Ticket to Jerusalem Frankreich, Niederlande, Palästina 2003 – 85min.

Filmkritik

Kino als Mutmacher

Filmkritik: Simon Kern

Der palästinensische Filmemacher Rashid Masharawi erzählt gänzlich unaufgeregt von einem Filmvorführer, der sich auf seiner täglichen Reise in die besetzten Gebiete zwischen Checkpoints und Flüchtlingslagern gegen Willkür und Entmutigung behauptet. Ein kleines, lebensnahes Drama mit dokumentarischen Zügen.

Rashid Masharawis an mehreren Filmfestivals ausgezeichnetes Drama erzählt vom Versuch, in Zeiten der Unterdrückung Normalität vorzuleben. Im Mittelpunkt der Geschichte steht der Palästinenser Jaber (Ghassan Abbas). Als Filmvorführer hat er sich zur Aufgabe gemacht, mit seinem Wanderkino die besetzten Gebiete zu besuchen und für kurze Minuten Kinderaugen zu erleuchten. Ein nobles Unterfangen – vielmehr aber noch ein mühseliges. Denn die willkürlich wirkenden Abriegelungen der Lager stellen den stoisch grimmigen Jaber wiederholt vor logistische Probleme. Der Projektor will bisweilen auch im Schweisse des Angesichtes auf einem Schleichweg gebuckelt statt per Auto auf der Strasse transportiert werden.

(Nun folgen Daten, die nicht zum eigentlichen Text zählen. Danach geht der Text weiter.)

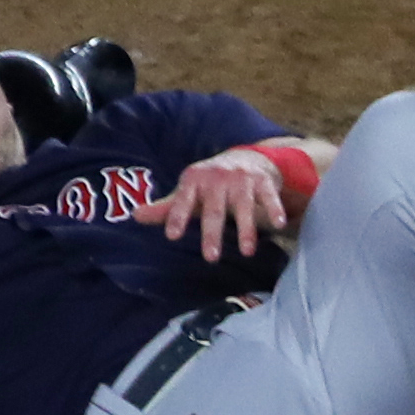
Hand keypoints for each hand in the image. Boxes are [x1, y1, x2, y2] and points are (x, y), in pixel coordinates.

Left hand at [142, 145, 293, 260]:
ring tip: (247, 252)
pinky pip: (269, 197)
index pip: (182, 200)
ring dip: (246, 229)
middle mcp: (216, 178)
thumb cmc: (211, 183)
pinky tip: (280, 225)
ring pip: (243, 206)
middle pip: (213, 209)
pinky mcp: (263, 181)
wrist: (246, 157)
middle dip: (212, 233)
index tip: (171, 236)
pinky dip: (275, 209)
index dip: (176, 217)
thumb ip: (165, 208)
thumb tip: (134, 216)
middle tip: (210, 257)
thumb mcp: (188, 192)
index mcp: (193, 180)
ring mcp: (241, 179)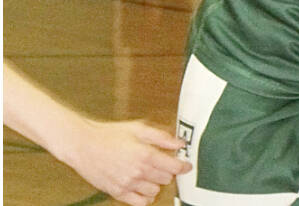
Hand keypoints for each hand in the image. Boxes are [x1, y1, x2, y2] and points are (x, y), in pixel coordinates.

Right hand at [61, 118, 190, 205]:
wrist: (83, 145)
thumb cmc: (110, 134)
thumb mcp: (139, 129)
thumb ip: (162, 137)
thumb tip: (180, 144)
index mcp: (146, 155)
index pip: (174, 167)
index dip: (184, 166)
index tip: (186, 165)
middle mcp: (138, 172)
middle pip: (166, 179)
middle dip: (168, 171)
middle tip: (163, 164)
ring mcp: (127, 184)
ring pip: (155, 191)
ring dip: (156, 183)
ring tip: (150, 174)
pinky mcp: (117, 192)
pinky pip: (139, 202)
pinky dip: (145, 197)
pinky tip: (143, 187)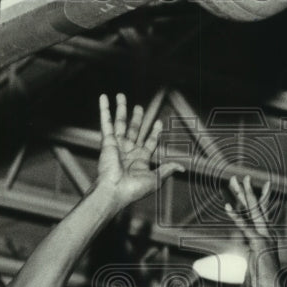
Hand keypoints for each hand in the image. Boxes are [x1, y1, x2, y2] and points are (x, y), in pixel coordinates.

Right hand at [96, 93, 183, 207]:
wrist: (115, 191)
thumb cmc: (133, 189)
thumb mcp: (155, 180)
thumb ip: (167, 170)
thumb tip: (182, 167)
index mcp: (140, 159)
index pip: (148, 142)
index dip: (154, 132)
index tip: (158, 122)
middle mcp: (128, 151)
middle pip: (134, 130)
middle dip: (137, 118)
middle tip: (139, 107)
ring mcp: (117, 145)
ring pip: (120, 123)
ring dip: (120, 109)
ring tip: (121, 95)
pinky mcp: (107, 142)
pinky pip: (106, 122)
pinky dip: (104, 109)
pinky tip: (104, 97)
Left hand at [225, 175, 281, 286]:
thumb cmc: (261, 279)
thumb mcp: (249, 261)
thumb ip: (243, 250)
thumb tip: (236, 246)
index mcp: (266, 234)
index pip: (259, 212)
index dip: (251, 199)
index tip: (245, 188)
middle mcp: (268, 232)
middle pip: (256, 207)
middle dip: (247, 191)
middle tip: (242, 177)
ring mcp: (265, 236)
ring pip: (253, 211)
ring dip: (243, 196)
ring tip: (236, 182)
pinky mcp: (259, 243)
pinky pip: (245, 227)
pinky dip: (235, 217)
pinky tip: (227, 207)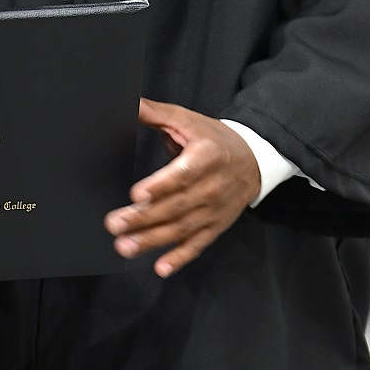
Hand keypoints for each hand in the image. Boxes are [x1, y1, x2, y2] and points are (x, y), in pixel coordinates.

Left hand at [105, 100, 261, 278]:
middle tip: (115, 224)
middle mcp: (212, 187)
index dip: (160, 186)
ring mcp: (214, 211)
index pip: (182, 174)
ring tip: (124, 246)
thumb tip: (128, 101)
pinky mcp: (215, 227)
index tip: (137, 195)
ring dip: (152, 241)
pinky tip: (161, 268)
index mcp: (207, 157)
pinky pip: (197, 245)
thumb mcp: (187, 120)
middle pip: (176, 206)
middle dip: (143, 218)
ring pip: (181, 229)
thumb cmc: (214, 139)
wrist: (254, 159)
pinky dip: (180, 258)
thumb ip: (155, 113)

Ebenso wie bei einer durchgebrannten Sicherung ein Stück Alufolie als Ersatz genügen muss, gilt auch in zwischenmenschlicher Hinsicht, dass man sich gar nicht leisten kann, keine Lösungen zu finden. Und unter Besatzung werden die gesellschaftlichen Probleme natürlich nicht weniger. Jabers Gefährtin Sana (Areen Omary), die als Sanitäterin für den Roten Halbmond arbeitet, verzehrt sich vor Sehnsucht nach ihren Verwandten in Beirut. Und eine befreundete Lehrerin sowie deren Mutter leiden darunter, dass sie, mit Ausnahme eines kleinen Zimmers ihres gesamten Hauses, enteignet wurden. So nimmt denn Jaber, quasi als Befriedungsmassnahme, eine grosse Filmvorführung im beschlagnahmten Innenhof an die Hand. Ausgerechnet in Jerusalem, das schon ohne Filmprojektor schwer zu erreichen ist.

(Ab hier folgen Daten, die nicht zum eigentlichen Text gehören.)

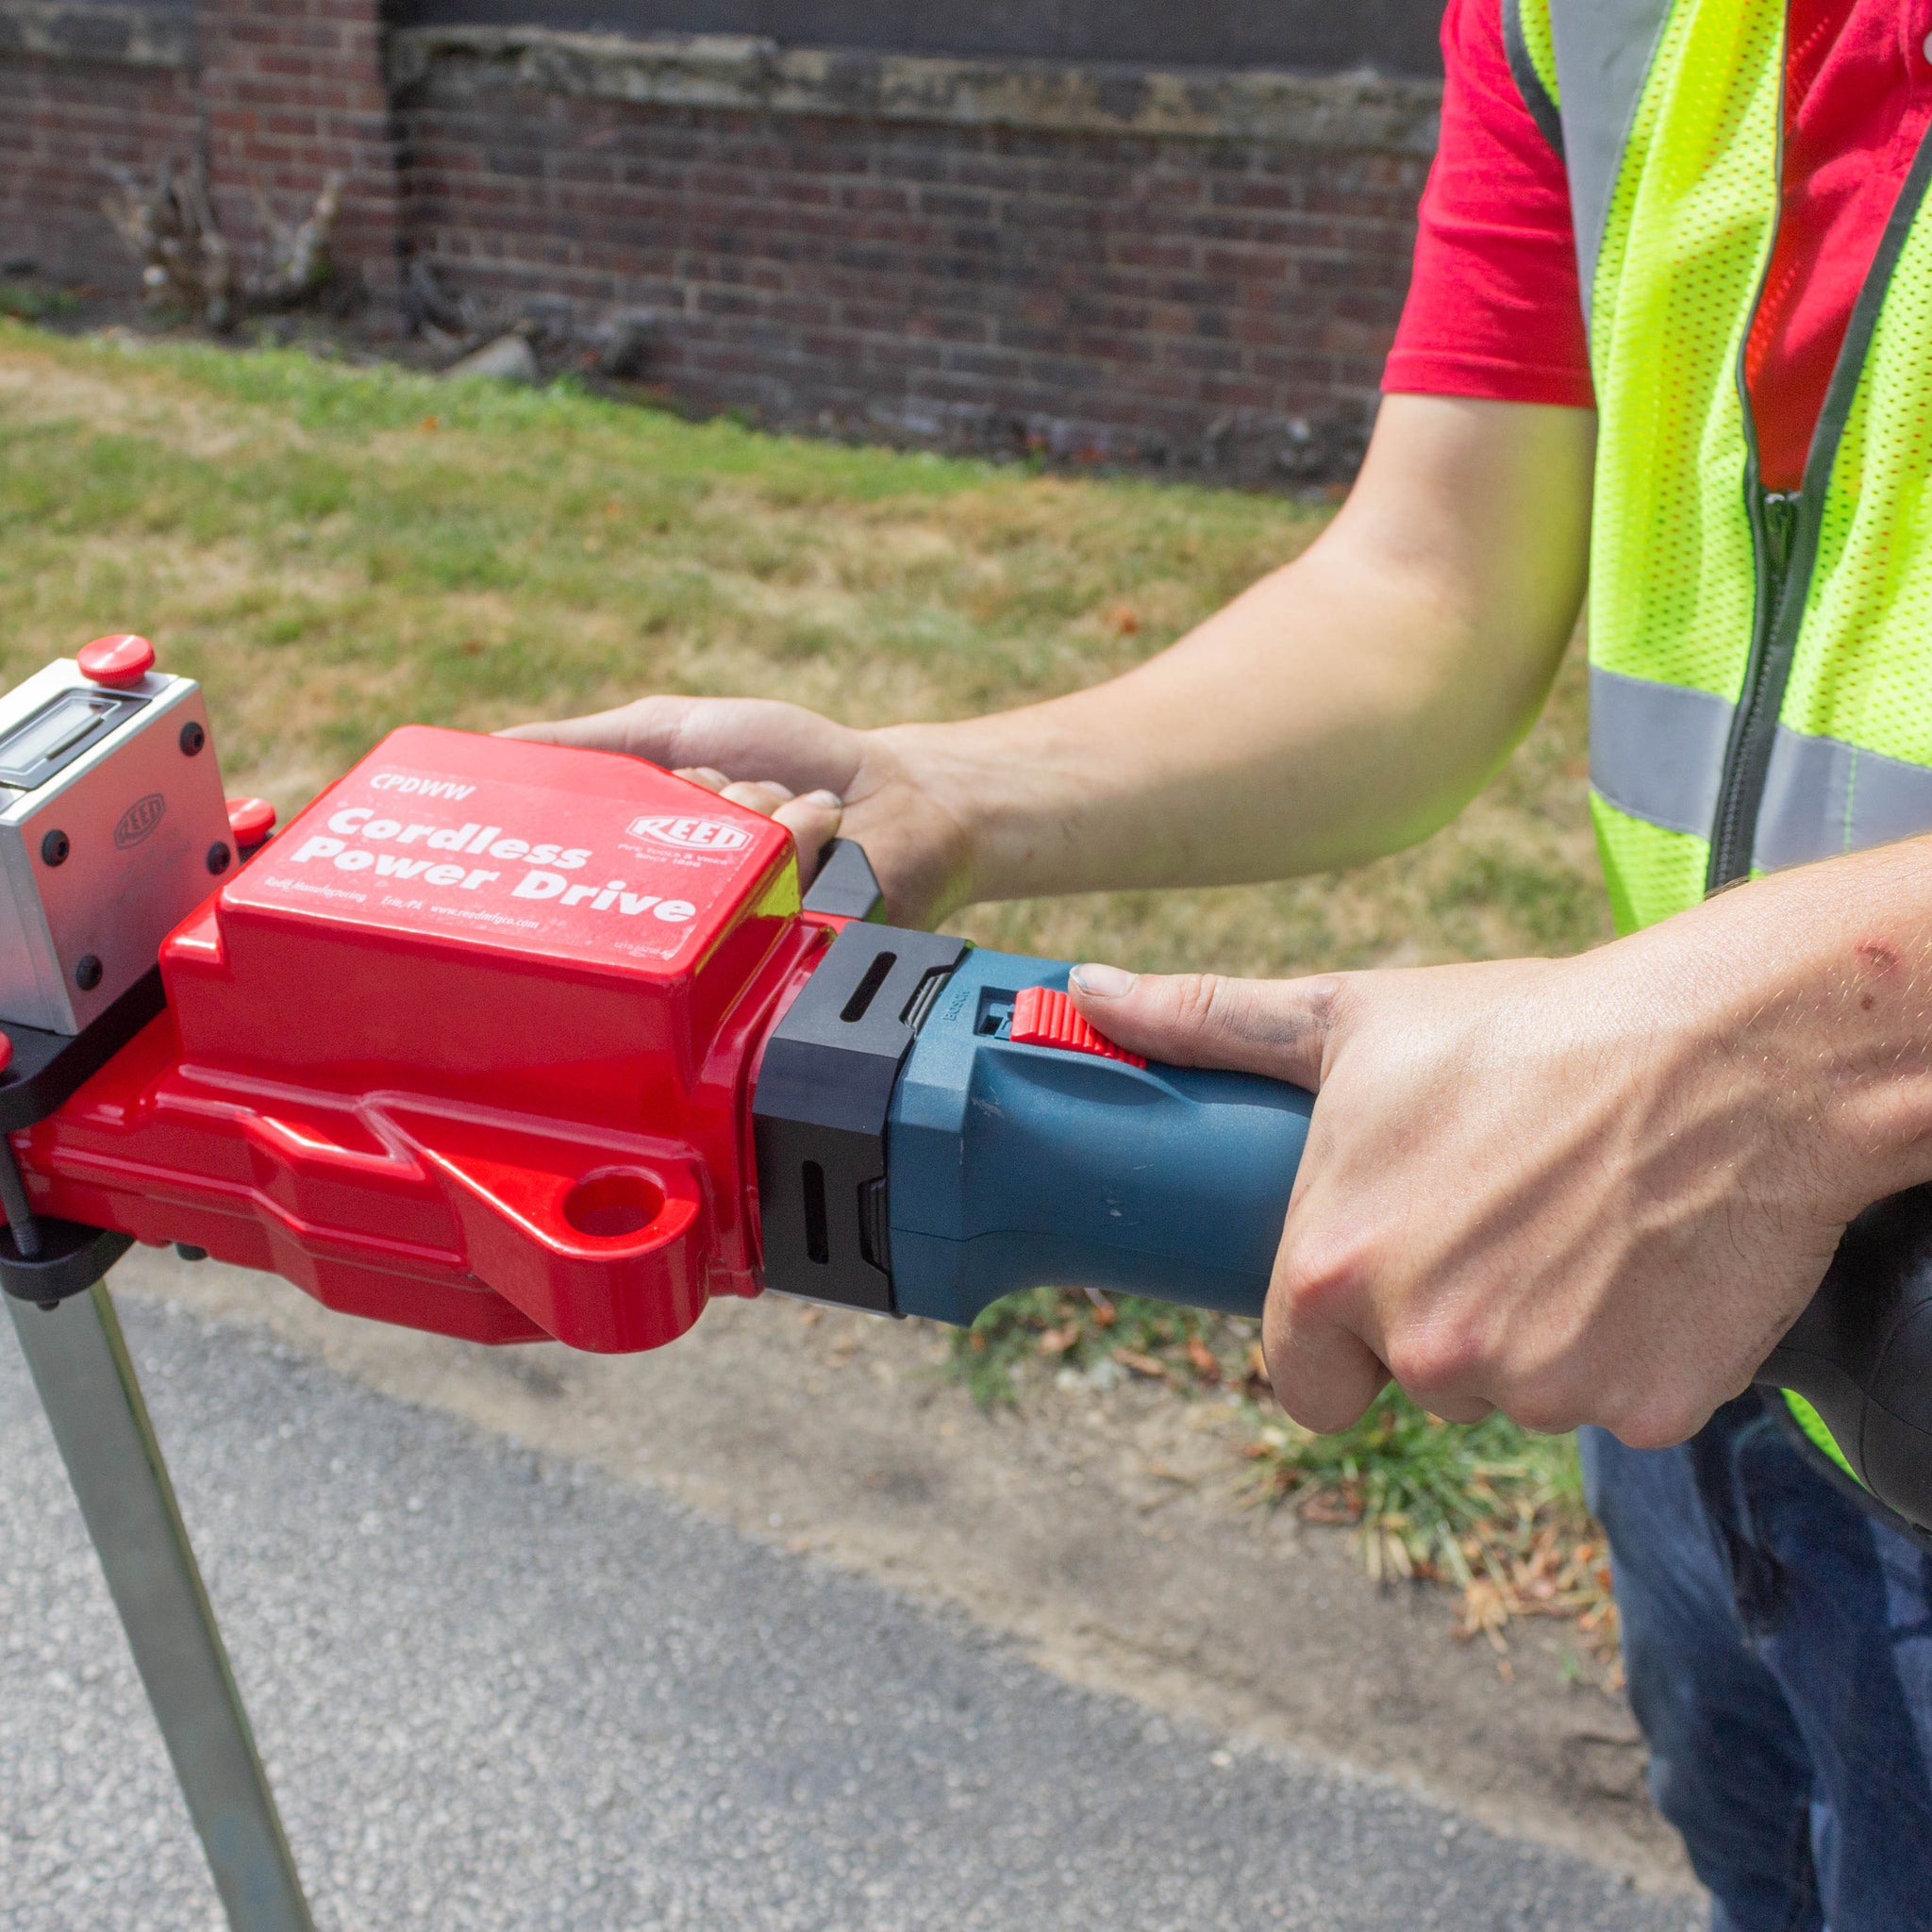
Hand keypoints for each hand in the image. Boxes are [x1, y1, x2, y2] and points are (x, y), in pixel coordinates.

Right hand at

Einem im Gazastreifen geborenen Filmemacher wie Rashid Masharawi sind die Auswirkungen, welche die Besatzung auf das Alltagsleben, das zwischenmenschliche Miteinander und die schönen Künste zeitigt, zwangsläufig vertraut. Uns will er sie mit einer Inszenierung näherbringen, die er "dokumentarische Fiktion" nennt, und welche die letztlich fiktiven Handlungselemente mit dem dokumentarischen Abbild der Lebenssituation in Palästina verquicken soll. Es stellt sich zwangsläufig die Frage, inwiefern man einen Film wie "Ticket to Jerusalem" an den cineastischen Massstäben des Unterhaltungskinos messen will. Eine Produktion, in der mit Ausnahme des Hauptdarstellerpaares einzig Laien spielen, wenn auch durchaus fähige. Deren Handlung nicht mit ausgefeilten Wendungen überraschen will, sondern vielmehr als Trägerin von Momentaufnahmen aus dem palästinensischen Alltag dient. Und deren Gestaltung und technische Machart von den umständlichen lokalen Begebenheiten diktiert werden.

In einer Szene von Rashid Masharawis Film schwärmt ein Freund Jabers dem Filmvorführer von einem amerikanischen Actionfilm und dessen Explosionen vor. Vom "grossen Film" kann auf diesem unterversorgten Fleck der Erde so in mehrerlei Hinsicht bloss die Rede sein. Wenn man sich Masharawis gänzlich unspektakuläres, lebensnahes Drama ansieht, mag man nicht behaupten, dies sei zwangsläufig ein Nachteil.